Work required
Could you repeat every record exactly as it appears?
┏━━
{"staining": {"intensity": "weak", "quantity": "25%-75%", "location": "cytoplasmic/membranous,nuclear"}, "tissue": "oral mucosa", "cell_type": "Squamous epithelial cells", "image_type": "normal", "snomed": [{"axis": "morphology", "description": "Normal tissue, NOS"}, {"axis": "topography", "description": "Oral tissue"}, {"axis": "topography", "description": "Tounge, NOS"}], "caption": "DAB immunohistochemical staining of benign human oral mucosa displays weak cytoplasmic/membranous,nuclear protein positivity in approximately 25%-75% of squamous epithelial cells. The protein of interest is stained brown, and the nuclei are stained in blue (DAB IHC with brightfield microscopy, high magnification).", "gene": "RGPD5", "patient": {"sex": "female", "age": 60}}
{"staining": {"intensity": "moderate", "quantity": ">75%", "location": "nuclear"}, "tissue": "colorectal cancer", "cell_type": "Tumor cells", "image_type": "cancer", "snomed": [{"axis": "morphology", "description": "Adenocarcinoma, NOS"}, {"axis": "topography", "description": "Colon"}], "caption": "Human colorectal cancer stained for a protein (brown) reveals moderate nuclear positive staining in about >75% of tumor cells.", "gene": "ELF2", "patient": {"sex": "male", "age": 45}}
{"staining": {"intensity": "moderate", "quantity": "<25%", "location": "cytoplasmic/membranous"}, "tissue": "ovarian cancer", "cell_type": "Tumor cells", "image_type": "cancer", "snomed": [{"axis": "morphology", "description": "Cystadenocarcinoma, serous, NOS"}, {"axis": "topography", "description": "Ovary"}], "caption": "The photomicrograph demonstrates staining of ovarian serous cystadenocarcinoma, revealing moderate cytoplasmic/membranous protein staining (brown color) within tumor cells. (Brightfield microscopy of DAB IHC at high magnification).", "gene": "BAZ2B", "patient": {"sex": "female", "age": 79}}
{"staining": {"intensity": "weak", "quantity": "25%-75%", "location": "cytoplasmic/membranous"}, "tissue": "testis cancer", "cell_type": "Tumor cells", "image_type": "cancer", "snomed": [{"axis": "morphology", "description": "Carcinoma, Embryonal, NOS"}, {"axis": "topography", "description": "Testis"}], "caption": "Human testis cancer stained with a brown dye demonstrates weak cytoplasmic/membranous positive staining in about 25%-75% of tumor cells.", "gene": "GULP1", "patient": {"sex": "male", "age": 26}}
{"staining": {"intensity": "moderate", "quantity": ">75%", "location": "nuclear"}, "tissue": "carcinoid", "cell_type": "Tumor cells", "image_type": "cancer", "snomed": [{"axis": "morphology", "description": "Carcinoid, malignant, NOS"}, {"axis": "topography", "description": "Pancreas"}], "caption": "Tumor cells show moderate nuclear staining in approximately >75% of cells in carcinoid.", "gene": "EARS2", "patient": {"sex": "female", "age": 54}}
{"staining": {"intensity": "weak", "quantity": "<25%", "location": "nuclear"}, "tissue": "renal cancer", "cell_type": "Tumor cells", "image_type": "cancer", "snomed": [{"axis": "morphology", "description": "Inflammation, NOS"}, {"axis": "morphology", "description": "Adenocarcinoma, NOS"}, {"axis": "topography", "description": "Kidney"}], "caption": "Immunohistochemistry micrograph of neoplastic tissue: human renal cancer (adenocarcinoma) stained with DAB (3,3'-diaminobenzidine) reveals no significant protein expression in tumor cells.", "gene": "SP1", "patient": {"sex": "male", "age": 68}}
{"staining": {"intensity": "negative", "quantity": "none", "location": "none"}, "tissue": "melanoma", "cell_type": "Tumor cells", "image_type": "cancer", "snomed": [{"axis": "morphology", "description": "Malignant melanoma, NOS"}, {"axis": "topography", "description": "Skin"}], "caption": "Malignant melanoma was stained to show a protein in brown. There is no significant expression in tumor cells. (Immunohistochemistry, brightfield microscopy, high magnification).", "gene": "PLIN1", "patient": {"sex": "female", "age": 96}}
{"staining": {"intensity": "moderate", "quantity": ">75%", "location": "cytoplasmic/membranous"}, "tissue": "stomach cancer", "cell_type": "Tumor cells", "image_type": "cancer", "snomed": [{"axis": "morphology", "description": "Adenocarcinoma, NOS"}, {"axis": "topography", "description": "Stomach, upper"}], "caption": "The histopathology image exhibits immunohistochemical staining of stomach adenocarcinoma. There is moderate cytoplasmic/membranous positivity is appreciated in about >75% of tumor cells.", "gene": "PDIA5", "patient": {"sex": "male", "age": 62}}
┗━━
Answer box
{"staining": {"intensity": "weak", "quantity": "25%-75%", "location": "cytoplasmic/membranous,nuclear"}, "tissue": "oral mucosa", "cell_type": "Squamous epithelial cells", "image_type": "normal", "snomed": [{"axis": "morphology", "description": "Normal tissue, NOS"}, {"axis": "topography", "description": "Oral tissue"}, {"axis": "topography", "description": "Tounge, NOS"}], "caption": "DAB immunohistochemical staining of benign human oral mucosa displays weak cytoplasmic/membranous,nuclear protein positivity in approximately 25%-75% of squamous epithelial cells. The protein of interest is stained brown, and the nuclei are stained in blue (DAB IHC with brightfield microscopy, high magnification).", "gene": "RGPD5", "patient": {"sex": "female", "age": 60}}
{"staining": {"intensity": "moderate", "quantity": ">75%", "location": "nuclear"}, "tissue": "colorectal cancer", "cell_type": "Tumor cells", "image_type": "cancer", "snomed": [{"axis": "morphology", "description": "Adenocarcinoma, NOS"}, {"axis": "topography", "description": "Colon"}], "caption": "Human colorectal cancer stained for a protein (brown) reveals moderate nuclear positive staining in about >75% of tumor cells.", "gene": "ELF2", "patient": {"sex": "male", "age": 45}}
{"staining": {"intensity": "moderate", "quantity": "<25%", "location": "cytoplasmic/membranous"}, "tissue": "ovarian cancer", "cell_type": "Tumor cells", "image_type": "cancer", "snomed": [{"axis": "morphology", "description": "Cystadenocarcinoma, serous, NOS"}, {"axis": "topography", "description": "Ovary"}], "caption": "The photomicrograph demonstrates staining of ovarian serous cystadenocarcinoma, revealing moderate cytoplasmic/membranous protein staining (brown color) within tumor cells. (Brightfield microscopy of DAB IHC at high magnification).", "gene": "BAZ2B", "patient": {"sex": "female", "age": 79}}
{"staining": {"intensity": "weak", "quantity": "25%-75%", "location": "cytoplasmic/membranous"}, "tissue": "testis cancer", "cell_type": "Tumor cells", "image_type": "cancer", "snomed": [{"axis": "morphology", "description": "Carcinoma, Embryonal, NOS"}, {"axis": "topography", "description": "Testis"}], "caption": "Human testis cancer stained with a brown dye demonstrates weak cytoplasmic/membranous positive staining in about 25%-75% of tumor cells.", "gene": "GULP1", "patient": {"sex": "male", "age": 26}}
{"staining": {"intensity": "moderate", "quantity": ">75%", "location": "nuclear"}, "tissue": "carcinoid", "cell_type": "Tumor cells", "image_type": "cancer", "snomed": [{"axis": "morphology", "description": "Carcinoid, malignant, NOS"}, {"axis": "topography", "description": "Pancreas"}], "caption": "Tumor cells show moderate nuclear staining in approximately >75% of cells in carcinoid.", "gene": "EARS2", "patient": {"sex": "female", "age": 54}}
{"staining": {"intensity": "weak", "quantity": "<25%", "location": "nuclear"}, "tissue": "renal cancer", "cell_type": "Tumor cells", "image_type": "cancer", "snomed": [{"axis": "morphology", "description": "Inflammation, NOS"}, {"axis": "morphology", "description": "Adenocarcinoma, NOS"}, {"axis": "topography", "description": "Kidney"}], "caption": "Immunohistochemistry micrograph of neoplastic tissue: human renal cancer (adenocarcinoma) stained with DAB (3,3'-diaminobenzidine) reveals no significant protein expression in tumor cells.", "gene": "SP1", "patient": {"sex": "male", "age": 68}}
{"staining": {"intensity": "negative", "quantity": "none", "location": "none"}, "tissue": "melanoma", "cell_type": "Tumor cells", "image_type": "cancer", "snomed": [{"axis": "morphology", "description": "Malignant melanoma, NOS"}, {"axis": "topography", "description": "Skin"}], "caption": "Malignant melanoma was stained to show a protein in brown. There is no significant expression in tumor cells. (Immunohistochemistry, brightfield microscopy, high magnification).", "gene": "PLIN1", "patient": {"sex": "female", "age": 96}}
{"staining": {"intensity": "moderate", "quantity": ">75%", "location": "cytoplasmic/membranous"}, "tissue": "stomach cancer", "cell_type": "Tumor cells", "image_type": "cancer", "snomed": [{"axis": "morphology", "description": "Adenocarcinoma, NOS"}, {"axis": "topography", "description": "Stomach, upper"}], "caption": "The histopathology image exhibits immunohistochemical staining of stomach adenocarcinoma. There is moderate cytoplasmic/membranous positivity is appreciated in about >75% of tumor cells.", "gene": "PDIA5", "patient": {"sex": "male", "age": 62}}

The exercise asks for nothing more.